Media Newswire, 9 March 2011
To mark International Women's Day 2011, today March 8, we look at how the mobile phone can empower women in developing countries through the GSMA mWomen Programme.
Trina DasGupta, the Programme Director, says the initiative is giving women a voice and opening doors to learning, entrepreneurship and financial independence.
The GSMA mWomen Programme was formed following a joint research project carried out by the GSMA and the Cherie Blair Foundation for Women, covering access to, and use of, mobile phones by women in developing countries. Ericsson became involved through the Connect To Learn program.

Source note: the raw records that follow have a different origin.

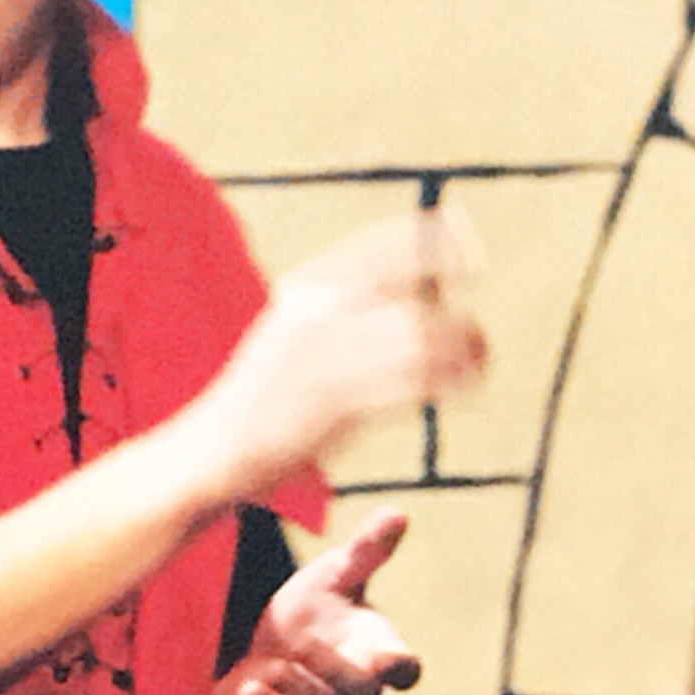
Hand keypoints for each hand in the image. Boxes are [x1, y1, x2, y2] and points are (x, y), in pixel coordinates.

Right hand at [191, 208, 486, 499]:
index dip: (439, 244)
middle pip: (412, 291)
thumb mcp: (289, 327)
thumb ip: (339, 303)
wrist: (214, 450)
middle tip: (479, 330)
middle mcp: (320, 314)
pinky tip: (466, 383)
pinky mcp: (340, 406)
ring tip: (480, 356)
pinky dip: (447, 380)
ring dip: (460, 345)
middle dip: (454, 305)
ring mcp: (329, 359)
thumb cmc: (260, 394)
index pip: (387, 246)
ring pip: (419, 336)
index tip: (473, 257)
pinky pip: (411, 384)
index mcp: (307, 288)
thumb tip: (404, 287)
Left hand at [211, 508, 420, 694]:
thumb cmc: (311, 610)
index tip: (389, 657)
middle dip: (332, 669)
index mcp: (374, 653)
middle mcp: (353, 693)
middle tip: (305, 641)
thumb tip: (398, 513)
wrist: (256, 648)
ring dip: (297, 690)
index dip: (401, 667)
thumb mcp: (333, 574)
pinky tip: (249, 689)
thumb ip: (365, 550)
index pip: (404, 670)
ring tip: (273, 666)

DasGupta says the results showed how much women were missing out owing to their lack of access to mobile phones.
That research was presented at the Mobile World Congress ( MWC ) in Barcelona, Spain, in 2010. DasGupta also attended this year’s MWC in February, chairing a seminar on the initiative. She repeated the message that about USD 13 billion in missed business opportunities had been identified as a result of the estimated 300 million women who are missing out.
She says mobile access has direct benefits in terms of personal safety, getting access to education and health care, as well as providing a potential new means of financial independence through entrepreneurship. DasGupta says women are more likely to generate income for their businesses if they have access to a mobile phone.
Ericsson is leading the education workstream of the mWomen program to bring operators from around the world into the Connect To Learn initiative.
Elaine Weidman, Vice President Sustainability and Corporate Responsibility at Ericsson says: "When a girl is educated, she can earn up to 25 percent more income, 90 percent of which she’ll invest back into her family and community.
"We strongly support GSMA’s mWomen Program because we understand the importance and impact it can make in women’s lives, the lives of their families and communities."
More than 20 operators in 115 countries are taking part in the GSMA mWomen Programme. DasGupta says the initiative aims to involve 150 million women within three years and reduce the gender gap in mobile-phone ownership by 50 percent.
She says the initiative will also bring women in developing countries into the networked society.
"A networked society to me means that women who have never previously had access to anything now have access," she says. "Being networked means empowerment in your hands."